What Is It?

A new RobbinHood ransomware variant makes use of a benign Windows driver file containing a known vulnerability. In this case, the ransomware exploits this vulnerability in order to kill running processes and files of various endpoint security software, allowing the ransomware component to run unhindered.

It’s a good example of the continuous evolution and innovation of malicious attackers in order to ensure their malware is able to evade detection by various security products and infrastructure. Most often, these efforts are directed towards evasion of detection on the endpoint itself. In recent days, numerous reports have referenced research detailed by Sophos into a new example of endpoint detection evasion.

To be effective, Windows security products take steps to ensure their running process cannot simply be terminated by other processes and users. This can only be achieved by utilizing kernel mode drivers, which execute with the highest privilege levels. To limit the possibility of malicious kernel mode drivers being loaded, 64-bit versions of Windows Microsoft implemented what they call “driver signature enforcement,” which requires that the driver must be digitally signed by both the vendor and Microsoft themselves.
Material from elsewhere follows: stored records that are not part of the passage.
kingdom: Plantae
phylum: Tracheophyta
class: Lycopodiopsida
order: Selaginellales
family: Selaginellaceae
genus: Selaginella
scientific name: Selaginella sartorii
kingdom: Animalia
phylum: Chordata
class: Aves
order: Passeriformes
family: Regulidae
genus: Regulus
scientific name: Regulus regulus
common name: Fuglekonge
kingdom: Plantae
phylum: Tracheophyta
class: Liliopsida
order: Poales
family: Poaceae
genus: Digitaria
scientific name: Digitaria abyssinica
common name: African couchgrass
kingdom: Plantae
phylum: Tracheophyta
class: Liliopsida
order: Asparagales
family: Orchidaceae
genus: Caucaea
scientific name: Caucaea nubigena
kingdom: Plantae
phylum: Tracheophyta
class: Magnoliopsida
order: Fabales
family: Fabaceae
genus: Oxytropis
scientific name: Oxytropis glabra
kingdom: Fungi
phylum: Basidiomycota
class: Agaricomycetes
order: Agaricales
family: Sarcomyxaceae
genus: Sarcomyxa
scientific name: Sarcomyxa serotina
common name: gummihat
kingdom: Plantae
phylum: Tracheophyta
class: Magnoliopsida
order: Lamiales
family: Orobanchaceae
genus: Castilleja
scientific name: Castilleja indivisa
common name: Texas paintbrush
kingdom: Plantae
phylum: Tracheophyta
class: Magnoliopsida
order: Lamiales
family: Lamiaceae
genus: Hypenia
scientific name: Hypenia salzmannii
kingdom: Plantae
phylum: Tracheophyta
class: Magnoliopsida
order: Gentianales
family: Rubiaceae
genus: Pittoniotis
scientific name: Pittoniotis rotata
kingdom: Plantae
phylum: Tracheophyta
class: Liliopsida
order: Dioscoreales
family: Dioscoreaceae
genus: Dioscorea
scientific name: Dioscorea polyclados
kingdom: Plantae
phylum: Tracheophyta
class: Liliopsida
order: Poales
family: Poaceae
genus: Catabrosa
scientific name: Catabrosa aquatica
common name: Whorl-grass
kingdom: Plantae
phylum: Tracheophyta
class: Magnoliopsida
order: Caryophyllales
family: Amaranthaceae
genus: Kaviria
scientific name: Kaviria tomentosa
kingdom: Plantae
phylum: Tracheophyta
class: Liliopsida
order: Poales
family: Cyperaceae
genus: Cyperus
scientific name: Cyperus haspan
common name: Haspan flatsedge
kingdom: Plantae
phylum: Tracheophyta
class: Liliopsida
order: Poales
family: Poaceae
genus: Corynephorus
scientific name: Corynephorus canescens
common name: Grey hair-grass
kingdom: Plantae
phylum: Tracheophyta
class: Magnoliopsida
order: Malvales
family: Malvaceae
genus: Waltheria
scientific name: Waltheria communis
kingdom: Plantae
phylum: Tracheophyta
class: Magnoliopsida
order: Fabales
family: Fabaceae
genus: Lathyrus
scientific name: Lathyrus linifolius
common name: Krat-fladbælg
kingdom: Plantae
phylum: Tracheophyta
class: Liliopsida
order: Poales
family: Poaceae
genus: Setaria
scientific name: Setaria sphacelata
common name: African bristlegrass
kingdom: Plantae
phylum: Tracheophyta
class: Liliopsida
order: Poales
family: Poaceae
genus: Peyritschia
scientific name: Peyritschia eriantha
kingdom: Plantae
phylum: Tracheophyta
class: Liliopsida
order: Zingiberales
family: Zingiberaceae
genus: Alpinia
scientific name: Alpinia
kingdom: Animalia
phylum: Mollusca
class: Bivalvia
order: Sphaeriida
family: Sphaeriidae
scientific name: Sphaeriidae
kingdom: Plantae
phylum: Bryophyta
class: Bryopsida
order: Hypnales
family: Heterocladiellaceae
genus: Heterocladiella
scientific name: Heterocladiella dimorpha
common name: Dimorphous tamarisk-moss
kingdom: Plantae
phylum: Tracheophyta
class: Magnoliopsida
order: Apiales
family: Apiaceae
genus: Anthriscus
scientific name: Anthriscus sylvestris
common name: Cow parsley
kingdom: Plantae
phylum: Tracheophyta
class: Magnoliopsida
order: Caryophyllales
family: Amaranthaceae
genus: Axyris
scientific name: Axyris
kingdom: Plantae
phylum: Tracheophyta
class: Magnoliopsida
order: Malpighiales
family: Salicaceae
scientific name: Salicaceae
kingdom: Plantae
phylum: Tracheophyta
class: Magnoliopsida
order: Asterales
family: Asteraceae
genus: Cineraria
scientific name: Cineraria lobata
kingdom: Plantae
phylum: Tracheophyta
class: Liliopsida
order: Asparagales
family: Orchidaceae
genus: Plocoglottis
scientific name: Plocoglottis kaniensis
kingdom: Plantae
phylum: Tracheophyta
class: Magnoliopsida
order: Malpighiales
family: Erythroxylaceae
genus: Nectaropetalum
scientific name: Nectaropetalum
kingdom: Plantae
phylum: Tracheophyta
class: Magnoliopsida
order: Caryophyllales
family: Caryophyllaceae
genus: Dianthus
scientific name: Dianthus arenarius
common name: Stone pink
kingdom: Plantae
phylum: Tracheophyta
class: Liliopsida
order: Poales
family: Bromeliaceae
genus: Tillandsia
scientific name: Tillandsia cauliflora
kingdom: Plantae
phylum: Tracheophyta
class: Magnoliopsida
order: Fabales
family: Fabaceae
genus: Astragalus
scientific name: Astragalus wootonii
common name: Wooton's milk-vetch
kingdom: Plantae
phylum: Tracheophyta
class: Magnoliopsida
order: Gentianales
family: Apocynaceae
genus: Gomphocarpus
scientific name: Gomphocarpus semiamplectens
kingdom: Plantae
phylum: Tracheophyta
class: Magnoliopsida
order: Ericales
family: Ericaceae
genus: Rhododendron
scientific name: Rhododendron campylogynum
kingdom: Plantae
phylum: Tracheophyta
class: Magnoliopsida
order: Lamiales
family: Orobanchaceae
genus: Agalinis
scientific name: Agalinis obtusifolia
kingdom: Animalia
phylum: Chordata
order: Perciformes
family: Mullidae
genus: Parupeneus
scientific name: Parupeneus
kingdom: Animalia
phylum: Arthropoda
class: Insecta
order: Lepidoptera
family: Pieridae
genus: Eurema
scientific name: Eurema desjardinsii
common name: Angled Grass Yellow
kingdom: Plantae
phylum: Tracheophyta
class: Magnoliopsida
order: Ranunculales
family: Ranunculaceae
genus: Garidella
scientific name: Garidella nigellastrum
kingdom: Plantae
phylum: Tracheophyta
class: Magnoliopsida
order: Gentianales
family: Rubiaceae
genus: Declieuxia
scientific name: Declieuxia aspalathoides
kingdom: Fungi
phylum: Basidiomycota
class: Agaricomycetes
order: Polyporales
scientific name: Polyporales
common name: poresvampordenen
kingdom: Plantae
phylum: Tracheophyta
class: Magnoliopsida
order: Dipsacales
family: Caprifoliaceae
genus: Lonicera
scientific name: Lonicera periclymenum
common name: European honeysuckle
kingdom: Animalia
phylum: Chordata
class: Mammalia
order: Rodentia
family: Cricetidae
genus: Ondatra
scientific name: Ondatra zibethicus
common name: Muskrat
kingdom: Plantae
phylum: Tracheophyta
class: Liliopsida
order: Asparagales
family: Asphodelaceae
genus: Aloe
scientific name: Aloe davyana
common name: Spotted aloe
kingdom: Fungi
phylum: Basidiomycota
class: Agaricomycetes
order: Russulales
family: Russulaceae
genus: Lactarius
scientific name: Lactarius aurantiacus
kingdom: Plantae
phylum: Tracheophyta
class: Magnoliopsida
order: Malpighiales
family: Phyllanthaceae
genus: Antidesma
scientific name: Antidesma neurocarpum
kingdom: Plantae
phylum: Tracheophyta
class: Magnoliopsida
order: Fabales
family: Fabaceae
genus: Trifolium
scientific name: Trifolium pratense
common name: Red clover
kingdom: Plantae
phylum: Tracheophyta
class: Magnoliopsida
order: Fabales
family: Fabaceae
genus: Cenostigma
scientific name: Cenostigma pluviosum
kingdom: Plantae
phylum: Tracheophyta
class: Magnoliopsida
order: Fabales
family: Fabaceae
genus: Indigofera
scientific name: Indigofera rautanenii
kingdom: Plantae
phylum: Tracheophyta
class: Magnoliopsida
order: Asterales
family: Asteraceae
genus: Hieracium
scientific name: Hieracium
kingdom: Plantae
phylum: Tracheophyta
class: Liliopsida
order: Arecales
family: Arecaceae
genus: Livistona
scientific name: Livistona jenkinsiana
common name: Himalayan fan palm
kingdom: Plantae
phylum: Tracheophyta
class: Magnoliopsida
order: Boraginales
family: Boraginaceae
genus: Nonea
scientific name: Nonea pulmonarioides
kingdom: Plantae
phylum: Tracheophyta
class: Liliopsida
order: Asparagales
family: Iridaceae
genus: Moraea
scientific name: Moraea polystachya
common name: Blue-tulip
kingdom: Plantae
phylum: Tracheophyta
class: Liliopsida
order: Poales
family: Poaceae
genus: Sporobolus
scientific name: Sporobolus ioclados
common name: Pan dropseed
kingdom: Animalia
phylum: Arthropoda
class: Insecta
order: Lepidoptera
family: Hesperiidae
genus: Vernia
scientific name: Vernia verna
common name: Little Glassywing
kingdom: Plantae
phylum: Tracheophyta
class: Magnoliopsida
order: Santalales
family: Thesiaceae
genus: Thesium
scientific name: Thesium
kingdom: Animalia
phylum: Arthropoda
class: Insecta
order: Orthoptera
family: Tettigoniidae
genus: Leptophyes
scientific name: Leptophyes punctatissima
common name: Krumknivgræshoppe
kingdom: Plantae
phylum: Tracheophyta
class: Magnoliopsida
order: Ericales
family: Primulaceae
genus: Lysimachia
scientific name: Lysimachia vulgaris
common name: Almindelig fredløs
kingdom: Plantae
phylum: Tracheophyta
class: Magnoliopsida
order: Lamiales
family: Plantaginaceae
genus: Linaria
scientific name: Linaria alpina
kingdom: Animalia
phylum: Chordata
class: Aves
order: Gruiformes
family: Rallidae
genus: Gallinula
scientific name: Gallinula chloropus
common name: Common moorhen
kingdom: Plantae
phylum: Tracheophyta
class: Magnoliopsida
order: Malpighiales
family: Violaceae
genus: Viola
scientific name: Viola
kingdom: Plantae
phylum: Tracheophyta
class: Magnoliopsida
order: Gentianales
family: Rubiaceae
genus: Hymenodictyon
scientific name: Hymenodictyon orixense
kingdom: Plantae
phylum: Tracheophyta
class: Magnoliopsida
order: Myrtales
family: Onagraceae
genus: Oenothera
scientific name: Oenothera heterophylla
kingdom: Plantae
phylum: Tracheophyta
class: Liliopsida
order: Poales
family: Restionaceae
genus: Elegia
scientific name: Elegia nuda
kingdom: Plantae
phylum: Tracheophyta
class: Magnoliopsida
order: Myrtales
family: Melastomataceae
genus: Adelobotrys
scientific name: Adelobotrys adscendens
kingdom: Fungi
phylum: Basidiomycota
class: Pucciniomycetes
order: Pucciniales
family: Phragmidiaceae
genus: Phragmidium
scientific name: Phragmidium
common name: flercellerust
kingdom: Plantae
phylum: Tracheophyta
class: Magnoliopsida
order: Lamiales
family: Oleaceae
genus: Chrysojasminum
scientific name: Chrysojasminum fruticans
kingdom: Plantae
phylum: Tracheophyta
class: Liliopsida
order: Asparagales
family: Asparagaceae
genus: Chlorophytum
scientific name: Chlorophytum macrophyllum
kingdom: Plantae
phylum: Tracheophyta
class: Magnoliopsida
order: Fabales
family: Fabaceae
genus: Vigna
However, a driver created by Gigabyte, the well-known Taiwanese manufacturer of motherboards and graphics cards, contains a known vulnerability (CVE-2018-19320). This vulnerability, along with proof-of-concept code was made public in late 2018. Despite the time which has passed since this public disclosure, the digital signing certificate had not been revoked, therefore the driver was still considered valid by Windows.

By exploiting the vulnerability, attackers were able to temporarily disable driver signature enforcement and load their own malicious driver. Once the malicious driver is loaded, it uses a hardcoded list of security product processes to terminate and then it deletes the files associated with those process, so they cannot be restarted. At this point, the ransomware payload is free to encrypt files.

The Gigabyte driver used in this attack is not the only driver with a vulnerability of this type, so there is the potential for other attackers to attempt to use a similar technique. Again, this technique attempts to evade endpoint detection and protection mechanisms, BluVector’s real-time, network-based detection efficacy is not impacted.

How Does It Propagate?

The RobbinHood malware does not contain the necessary code to self-propagate. The most common attack vector for ransomware is social engineering, either as malicious attachments or downloads performed by malicious documents.

When/How Did BluVector Detect It?

There are three malicious samples related to this malware, BluVector’s patented Machine Learning Engine (MLE) detected them all. Regression testing has shown these samples would have been detected an average of 56 months prior to their release. The main malicious sample contains the other two malicious samples within itself and this sample would have been detected 75 months prior to its release.